Brie has been a member of the SED since 1970 and was a leading member of the PDS, regarded by many as one of the party's "chief ideologues." He has held posts in the party as election campaign manager, member of the party's founding principles commission and deputy party chairman. Like Kaufmann, he has sat in the European parliament since 1999, currently as a member of its committee for foreign affairs, common security, defense and human rights. Contrary to the official party line he also supports the current German army deployment in Afghanistan.

These two so-called "realist politicians" drew the only logical conclusion from the support for the European Union by the Left Party: if one supports the EU in principle, then one must work for the realization of its goals within its committees. Kaufmann and Brie have done precisely that during the past few years.

At the party congress, Chairman Bisky expressly thanked Kaufmann for her "commitment" in the European parliament. The Lisbon Treaty, according to Bisky, also represents a step forward. It "extended the rights of the European parliament and national parliaments, introduced another form of voting in the Council, and anchored commitment for the EU charter of principles and first steps for a participatory democracy." This is very far removed from any fundamental opposition to the EU treaties. 

With broad support for Kaufmann and Brie in East German federations, Lafontaine argued in mealy-mouthed fashion against the pair by appealing to party members to respect the balance between candidates from the east and west of the country. 

"The lists have a meaning because they will further promote our growing together," Lafontaine explained before the vote. "Therefore we have tried to achieve a balance between east and west and between women and men. It would not be good if additional candidates from the east exclude western candidates from the list. Please do not permit that, it is just about: east against east or west against west, nothing else."

So far the SPD has justified its refusal to contemplate a coalition at the federal level with the Left Party on the basis of the latter's foreign policy and its rejection of international missions by the German army. The relatively high level of support for Kaufmann and Brie demonstrates that should the Left Party have an opportunity to enter government, it would rapidly align itself with the existing pro-EU course of the German government and establishment.

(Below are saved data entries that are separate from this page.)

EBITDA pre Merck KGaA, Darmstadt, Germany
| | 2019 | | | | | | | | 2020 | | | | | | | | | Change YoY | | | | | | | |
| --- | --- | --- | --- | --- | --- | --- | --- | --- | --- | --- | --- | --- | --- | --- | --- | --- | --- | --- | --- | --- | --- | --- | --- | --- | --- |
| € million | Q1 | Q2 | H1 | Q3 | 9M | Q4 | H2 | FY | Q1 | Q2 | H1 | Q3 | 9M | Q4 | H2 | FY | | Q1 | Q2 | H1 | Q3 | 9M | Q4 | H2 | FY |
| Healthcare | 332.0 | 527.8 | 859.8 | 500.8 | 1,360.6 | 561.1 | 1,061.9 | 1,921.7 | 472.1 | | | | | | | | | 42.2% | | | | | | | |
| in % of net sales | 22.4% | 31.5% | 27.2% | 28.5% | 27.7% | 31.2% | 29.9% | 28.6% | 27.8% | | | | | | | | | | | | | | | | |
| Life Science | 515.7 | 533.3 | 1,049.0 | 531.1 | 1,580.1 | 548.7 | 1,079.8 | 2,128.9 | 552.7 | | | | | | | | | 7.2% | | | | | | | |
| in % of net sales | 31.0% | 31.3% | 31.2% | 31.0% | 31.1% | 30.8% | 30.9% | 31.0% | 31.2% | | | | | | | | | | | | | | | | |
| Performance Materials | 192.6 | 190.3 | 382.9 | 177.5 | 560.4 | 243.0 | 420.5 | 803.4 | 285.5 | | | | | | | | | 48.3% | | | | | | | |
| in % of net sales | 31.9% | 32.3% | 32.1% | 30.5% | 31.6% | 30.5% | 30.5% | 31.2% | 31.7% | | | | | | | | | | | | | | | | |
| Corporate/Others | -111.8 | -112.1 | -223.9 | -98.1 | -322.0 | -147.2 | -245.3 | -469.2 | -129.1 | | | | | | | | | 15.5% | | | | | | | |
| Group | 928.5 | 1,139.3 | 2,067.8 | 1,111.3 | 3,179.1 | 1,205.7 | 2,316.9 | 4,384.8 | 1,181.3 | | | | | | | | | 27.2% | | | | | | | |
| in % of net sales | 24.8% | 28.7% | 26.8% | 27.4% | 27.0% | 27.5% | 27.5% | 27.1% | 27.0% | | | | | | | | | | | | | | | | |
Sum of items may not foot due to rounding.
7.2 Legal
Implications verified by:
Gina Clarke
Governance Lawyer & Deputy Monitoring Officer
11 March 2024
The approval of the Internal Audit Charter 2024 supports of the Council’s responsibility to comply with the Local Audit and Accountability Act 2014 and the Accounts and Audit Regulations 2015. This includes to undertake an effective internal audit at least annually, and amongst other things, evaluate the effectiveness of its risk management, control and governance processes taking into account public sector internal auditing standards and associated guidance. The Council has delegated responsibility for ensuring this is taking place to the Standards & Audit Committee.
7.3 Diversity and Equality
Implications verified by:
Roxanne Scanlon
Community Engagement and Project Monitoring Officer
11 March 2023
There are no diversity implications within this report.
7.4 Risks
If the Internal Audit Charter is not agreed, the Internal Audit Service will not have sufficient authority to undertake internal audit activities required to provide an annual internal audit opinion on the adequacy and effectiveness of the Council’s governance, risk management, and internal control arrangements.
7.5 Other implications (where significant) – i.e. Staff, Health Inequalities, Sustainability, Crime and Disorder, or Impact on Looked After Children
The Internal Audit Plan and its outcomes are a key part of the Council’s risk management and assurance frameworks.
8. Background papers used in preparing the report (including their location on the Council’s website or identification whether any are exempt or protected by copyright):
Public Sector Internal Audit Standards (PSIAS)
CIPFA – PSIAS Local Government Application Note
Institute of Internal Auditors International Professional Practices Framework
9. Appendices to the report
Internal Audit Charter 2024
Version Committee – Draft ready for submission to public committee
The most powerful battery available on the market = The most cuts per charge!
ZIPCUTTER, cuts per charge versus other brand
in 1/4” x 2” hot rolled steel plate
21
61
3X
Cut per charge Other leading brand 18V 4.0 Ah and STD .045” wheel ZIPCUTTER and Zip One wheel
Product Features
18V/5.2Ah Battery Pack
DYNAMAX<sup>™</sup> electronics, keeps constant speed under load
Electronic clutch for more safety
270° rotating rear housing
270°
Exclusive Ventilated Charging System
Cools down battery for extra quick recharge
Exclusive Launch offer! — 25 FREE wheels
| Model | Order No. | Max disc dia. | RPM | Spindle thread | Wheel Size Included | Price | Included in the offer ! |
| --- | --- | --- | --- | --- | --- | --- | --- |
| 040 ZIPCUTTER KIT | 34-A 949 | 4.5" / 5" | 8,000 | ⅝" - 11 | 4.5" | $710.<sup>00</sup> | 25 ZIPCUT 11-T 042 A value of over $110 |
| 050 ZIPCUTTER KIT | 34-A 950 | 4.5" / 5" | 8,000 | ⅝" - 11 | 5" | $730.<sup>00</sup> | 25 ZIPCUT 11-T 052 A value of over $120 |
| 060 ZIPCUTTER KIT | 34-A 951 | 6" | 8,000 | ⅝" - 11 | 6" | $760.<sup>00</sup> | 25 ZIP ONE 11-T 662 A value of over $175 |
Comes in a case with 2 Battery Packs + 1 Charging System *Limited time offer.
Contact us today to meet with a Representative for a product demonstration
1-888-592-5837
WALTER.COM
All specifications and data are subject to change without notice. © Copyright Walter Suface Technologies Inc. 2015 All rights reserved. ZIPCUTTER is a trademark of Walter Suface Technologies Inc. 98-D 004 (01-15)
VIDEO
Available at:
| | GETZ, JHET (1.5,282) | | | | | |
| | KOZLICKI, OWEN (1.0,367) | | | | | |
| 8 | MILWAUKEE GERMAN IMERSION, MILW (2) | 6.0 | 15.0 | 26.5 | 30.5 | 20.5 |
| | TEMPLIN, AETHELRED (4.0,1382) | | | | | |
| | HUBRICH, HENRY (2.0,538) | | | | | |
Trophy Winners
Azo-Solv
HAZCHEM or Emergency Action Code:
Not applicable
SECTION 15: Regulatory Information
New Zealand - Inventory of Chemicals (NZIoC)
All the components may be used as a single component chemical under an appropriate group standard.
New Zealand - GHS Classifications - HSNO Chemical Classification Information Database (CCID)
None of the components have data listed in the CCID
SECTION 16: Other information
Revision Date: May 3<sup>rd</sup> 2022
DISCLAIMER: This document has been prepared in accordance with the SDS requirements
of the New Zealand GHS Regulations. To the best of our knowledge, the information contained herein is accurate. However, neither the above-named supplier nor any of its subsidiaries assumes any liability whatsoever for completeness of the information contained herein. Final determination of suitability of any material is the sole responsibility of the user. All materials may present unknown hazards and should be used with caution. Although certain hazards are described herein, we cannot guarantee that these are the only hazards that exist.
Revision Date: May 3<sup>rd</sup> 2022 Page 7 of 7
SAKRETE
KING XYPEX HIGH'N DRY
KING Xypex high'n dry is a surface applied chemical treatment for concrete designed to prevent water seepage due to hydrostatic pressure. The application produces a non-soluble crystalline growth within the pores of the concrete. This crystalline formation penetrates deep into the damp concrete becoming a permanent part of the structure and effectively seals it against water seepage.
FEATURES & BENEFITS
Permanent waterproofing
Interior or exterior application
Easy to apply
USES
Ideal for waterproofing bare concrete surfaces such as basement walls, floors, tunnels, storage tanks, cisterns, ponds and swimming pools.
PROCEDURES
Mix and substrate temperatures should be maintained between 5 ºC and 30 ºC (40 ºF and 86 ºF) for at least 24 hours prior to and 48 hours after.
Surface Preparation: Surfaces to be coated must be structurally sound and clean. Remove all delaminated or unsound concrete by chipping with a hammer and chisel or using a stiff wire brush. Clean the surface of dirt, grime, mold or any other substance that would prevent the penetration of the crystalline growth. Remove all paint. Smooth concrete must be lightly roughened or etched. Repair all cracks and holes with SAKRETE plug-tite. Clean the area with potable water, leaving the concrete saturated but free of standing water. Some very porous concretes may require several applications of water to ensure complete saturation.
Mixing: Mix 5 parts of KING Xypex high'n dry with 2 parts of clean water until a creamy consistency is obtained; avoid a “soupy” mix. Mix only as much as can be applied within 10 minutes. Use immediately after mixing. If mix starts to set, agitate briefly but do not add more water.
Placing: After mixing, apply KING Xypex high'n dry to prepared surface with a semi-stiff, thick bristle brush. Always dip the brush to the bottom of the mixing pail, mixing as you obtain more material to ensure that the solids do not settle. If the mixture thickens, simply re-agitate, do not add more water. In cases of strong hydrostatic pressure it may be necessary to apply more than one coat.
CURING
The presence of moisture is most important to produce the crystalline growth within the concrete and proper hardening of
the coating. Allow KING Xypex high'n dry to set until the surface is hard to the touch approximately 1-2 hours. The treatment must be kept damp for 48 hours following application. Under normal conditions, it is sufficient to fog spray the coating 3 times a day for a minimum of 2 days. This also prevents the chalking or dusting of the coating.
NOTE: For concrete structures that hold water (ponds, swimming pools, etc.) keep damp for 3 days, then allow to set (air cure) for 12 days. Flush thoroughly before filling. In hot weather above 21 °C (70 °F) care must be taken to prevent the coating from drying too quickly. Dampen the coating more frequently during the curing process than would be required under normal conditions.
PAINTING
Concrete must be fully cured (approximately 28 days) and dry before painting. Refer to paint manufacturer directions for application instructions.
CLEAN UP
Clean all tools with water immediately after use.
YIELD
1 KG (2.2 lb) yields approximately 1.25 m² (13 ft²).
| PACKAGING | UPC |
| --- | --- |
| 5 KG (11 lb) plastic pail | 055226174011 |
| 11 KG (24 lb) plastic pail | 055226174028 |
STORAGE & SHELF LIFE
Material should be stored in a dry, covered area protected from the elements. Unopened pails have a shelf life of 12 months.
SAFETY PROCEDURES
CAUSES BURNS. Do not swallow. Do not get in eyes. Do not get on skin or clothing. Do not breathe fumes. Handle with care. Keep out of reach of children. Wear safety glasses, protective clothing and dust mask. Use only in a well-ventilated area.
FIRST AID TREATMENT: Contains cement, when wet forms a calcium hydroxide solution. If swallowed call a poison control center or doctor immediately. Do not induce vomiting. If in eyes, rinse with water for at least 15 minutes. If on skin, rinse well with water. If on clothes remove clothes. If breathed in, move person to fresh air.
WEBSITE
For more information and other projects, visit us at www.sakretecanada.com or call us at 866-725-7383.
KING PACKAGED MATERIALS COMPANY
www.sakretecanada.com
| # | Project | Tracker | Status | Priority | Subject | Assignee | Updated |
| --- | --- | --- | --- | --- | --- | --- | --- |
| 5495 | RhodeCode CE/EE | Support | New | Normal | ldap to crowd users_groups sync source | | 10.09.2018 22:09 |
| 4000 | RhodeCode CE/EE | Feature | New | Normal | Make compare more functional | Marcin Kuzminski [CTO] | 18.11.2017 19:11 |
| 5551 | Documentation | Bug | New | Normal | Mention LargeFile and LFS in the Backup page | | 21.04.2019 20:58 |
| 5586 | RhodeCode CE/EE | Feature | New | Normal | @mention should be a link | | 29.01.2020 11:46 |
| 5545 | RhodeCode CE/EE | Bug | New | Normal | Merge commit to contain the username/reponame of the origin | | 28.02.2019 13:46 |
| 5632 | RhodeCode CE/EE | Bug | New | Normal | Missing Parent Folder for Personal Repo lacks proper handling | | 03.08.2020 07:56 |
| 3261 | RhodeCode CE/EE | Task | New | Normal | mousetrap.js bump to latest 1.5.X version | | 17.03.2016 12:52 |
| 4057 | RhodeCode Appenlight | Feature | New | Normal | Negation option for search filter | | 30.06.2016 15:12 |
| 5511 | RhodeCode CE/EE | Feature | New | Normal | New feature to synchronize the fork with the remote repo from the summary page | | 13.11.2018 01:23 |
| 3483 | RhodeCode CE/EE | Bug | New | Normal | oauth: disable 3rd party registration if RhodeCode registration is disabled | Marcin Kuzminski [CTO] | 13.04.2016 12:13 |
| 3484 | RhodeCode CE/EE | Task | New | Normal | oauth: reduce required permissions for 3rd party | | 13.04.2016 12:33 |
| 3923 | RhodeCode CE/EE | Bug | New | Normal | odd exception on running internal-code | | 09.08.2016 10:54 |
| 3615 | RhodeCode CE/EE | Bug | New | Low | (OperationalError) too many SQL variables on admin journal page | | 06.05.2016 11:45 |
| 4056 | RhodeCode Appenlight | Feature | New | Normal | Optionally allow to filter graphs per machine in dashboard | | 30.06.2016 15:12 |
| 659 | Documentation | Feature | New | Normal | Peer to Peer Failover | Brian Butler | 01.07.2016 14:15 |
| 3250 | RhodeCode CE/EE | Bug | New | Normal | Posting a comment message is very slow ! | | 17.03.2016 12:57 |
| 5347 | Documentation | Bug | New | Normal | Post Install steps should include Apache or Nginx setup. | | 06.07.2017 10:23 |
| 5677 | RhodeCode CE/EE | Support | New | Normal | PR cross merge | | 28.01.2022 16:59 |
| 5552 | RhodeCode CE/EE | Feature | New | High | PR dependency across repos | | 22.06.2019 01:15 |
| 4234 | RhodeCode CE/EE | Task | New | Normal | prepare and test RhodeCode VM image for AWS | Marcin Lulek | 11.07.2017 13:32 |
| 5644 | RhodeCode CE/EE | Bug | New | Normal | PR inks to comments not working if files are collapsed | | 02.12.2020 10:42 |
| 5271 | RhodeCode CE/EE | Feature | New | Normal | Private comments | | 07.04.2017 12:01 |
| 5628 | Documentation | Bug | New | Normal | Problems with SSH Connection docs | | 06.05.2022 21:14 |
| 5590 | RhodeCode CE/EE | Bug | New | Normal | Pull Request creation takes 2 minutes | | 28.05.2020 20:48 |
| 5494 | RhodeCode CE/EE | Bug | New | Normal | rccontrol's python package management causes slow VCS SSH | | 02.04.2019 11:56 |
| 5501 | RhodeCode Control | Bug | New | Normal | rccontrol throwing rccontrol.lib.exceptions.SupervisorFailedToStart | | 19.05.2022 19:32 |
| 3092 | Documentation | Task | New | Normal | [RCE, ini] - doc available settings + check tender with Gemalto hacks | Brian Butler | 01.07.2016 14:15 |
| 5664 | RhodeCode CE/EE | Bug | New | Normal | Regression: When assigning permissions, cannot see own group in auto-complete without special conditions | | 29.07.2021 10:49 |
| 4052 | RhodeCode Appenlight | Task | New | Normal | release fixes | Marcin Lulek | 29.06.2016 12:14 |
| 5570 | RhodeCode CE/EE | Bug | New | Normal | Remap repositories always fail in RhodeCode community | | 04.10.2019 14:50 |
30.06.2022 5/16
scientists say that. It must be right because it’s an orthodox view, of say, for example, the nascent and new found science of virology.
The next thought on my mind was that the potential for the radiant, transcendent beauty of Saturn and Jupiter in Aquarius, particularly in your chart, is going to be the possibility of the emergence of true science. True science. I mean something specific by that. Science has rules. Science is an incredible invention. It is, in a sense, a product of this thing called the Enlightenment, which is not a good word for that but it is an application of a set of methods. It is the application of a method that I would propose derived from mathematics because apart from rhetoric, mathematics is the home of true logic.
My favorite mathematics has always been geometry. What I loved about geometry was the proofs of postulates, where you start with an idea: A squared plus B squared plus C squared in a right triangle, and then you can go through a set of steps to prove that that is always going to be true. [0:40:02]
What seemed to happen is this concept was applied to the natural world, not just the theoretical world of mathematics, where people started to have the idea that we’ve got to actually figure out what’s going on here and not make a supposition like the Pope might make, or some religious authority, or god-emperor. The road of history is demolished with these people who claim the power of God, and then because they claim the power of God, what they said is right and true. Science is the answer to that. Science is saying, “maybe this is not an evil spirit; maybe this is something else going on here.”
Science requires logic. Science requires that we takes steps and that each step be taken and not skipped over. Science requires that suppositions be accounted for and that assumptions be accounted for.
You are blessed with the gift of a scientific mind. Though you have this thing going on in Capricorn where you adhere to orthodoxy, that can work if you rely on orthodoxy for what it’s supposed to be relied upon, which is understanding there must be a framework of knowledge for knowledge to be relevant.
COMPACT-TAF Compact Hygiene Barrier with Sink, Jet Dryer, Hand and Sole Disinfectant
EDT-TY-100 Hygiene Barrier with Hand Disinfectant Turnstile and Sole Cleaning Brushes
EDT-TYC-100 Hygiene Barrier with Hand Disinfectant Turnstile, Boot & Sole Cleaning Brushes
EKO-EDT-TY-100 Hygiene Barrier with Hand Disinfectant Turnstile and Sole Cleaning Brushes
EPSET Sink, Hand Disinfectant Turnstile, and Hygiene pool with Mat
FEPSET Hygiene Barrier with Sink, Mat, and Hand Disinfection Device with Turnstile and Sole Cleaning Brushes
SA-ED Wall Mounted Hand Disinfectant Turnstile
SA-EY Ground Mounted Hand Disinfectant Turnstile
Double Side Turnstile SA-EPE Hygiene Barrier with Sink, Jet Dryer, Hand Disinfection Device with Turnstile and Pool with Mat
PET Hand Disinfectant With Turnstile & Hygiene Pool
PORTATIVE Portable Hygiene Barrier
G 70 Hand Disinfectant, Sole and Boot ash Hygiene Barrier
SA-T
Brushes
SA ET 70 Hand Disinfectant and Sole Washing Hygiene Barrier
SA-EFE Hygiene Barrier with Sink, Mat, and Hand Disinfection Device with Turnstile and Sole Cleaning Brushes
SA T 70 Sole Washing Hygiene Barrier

The party's opposition to militarism is also merely another card in the hand of its leadership to be played in the course of future coalition negotiations. That is clear even to conservative commentators. Last Saturday the online edition of the FAZ newspaper wrote: "The demand for a withdrawal of German troops from Afghanistan remains a central position for the Left Party—at least up until the federal election in September."